In Psalm 70, David reminds us of something we often forget. We are to note not just a list of those who have harmed or hurt us, but also to generate a list of those who help us. Let’s not let our anger or pain separate us from the people who love and care for us. We ought to pray for them also.
Psalm 70 closes with verse 5 by returning to the opening theme for God to “speed up.” Even though we know that God often acts much slower than we might want, He still gives us the freedom to keep saying to Him, “Could You hurry up, please.”

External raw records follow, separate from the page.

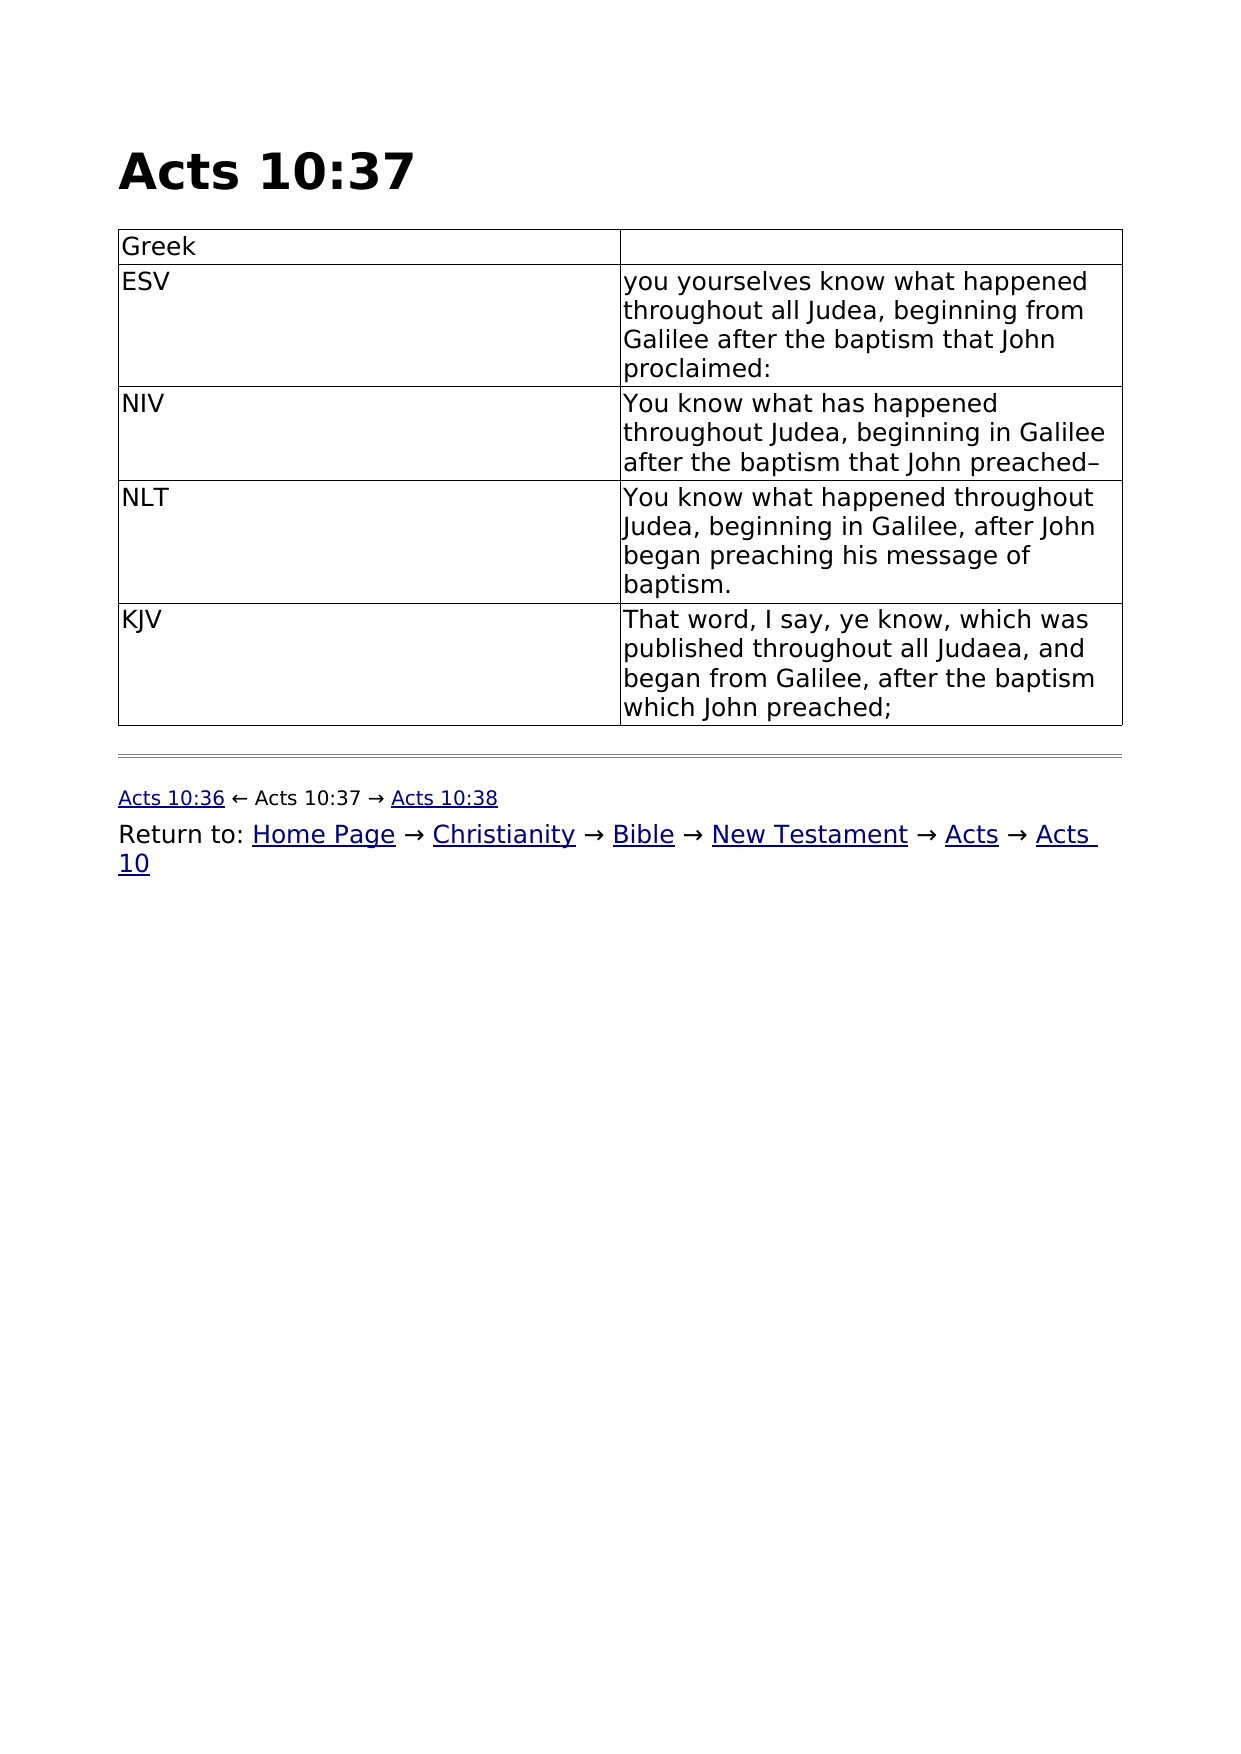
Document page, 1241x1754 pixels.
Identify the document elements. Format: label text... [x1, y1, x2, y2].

table_cell You know what has happened throughout Judea, beginning in Galilee after the baptism that John preached– [621, 387, 1122, 480]
table_header Greek [119, 230, 620, 264]
table_cell You know what happened throughout Judea, beginning in Galilee, after John began preaching his message of baptism. [621, 481, 1122, 602]
table_cell NLT [119, 481, 620, 602]
table_cell That word, I say, ye know, which was published throughout all Judaea, and began from Galilee, after the baptism which John preached; [621, 604, 1122, 725]
table_cell NIV [119, 387, 620, 480]
table_cell KJV [119, 604, 620, 725]
text Return to: Home Page → Christianity → Bible → New Testament → Acts → Acts 10 [118, 820, 1122, 879]
text Acts 10:36 ← Acts 10:37 → Acts 10:38 [118, 786, 1122, 820]
subtitle Acts 10:37 [118, 143, 1122, 201]
table_cell you yourselves know what happened throughout all Judea, beginning from Galilee after the baptism that John proclaimed: [621, 265, 1122, 386]
table_header [621, 230, 1122, 264]
table_cell ESV [119, 265, 620, 386]
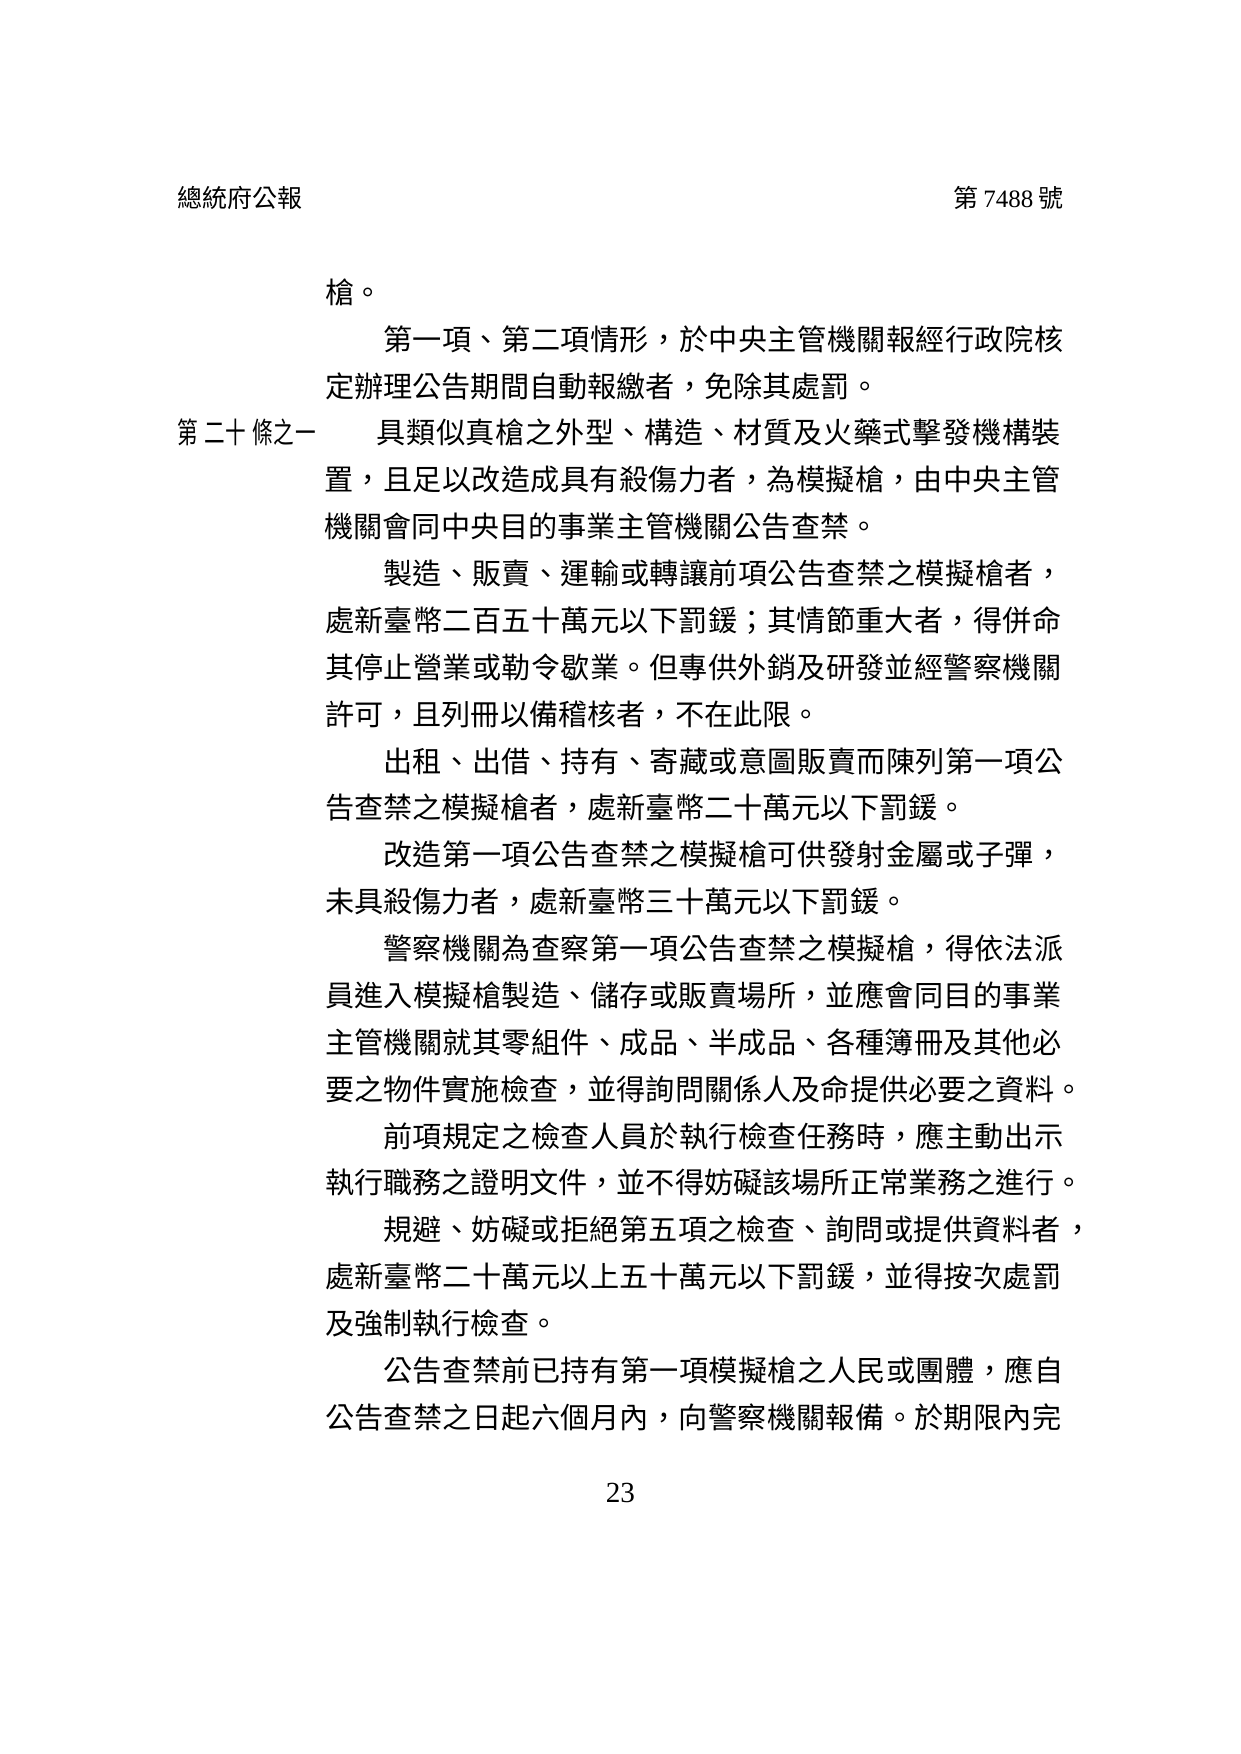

And just as it does with us sometimes when we finish praying, Psalm 70 ends with no resolution to the crisis. Often we are in the same external situation at the end of our prayer as we are in the beginning. We will say our amen while still waiting on God to respond, but we find that it has helped to tell Him about our need and desire. More important than just feeling relief that we have “got it off our chests,” is the fact that He hears us,
Any lingering delay results not because He’s disinterested or that He’s deaf, but from His knowledge that even as strong winds produce strength in mighty oaks and intense pressure produces diamonds from coal, adversity also produces saints.
Today in your struggles, turn to God, cry out to Him, trust that He hears, and even though you may not be delivered when you wish, He walks in the fiery furnaces of life with us and shares our pain and sorrow.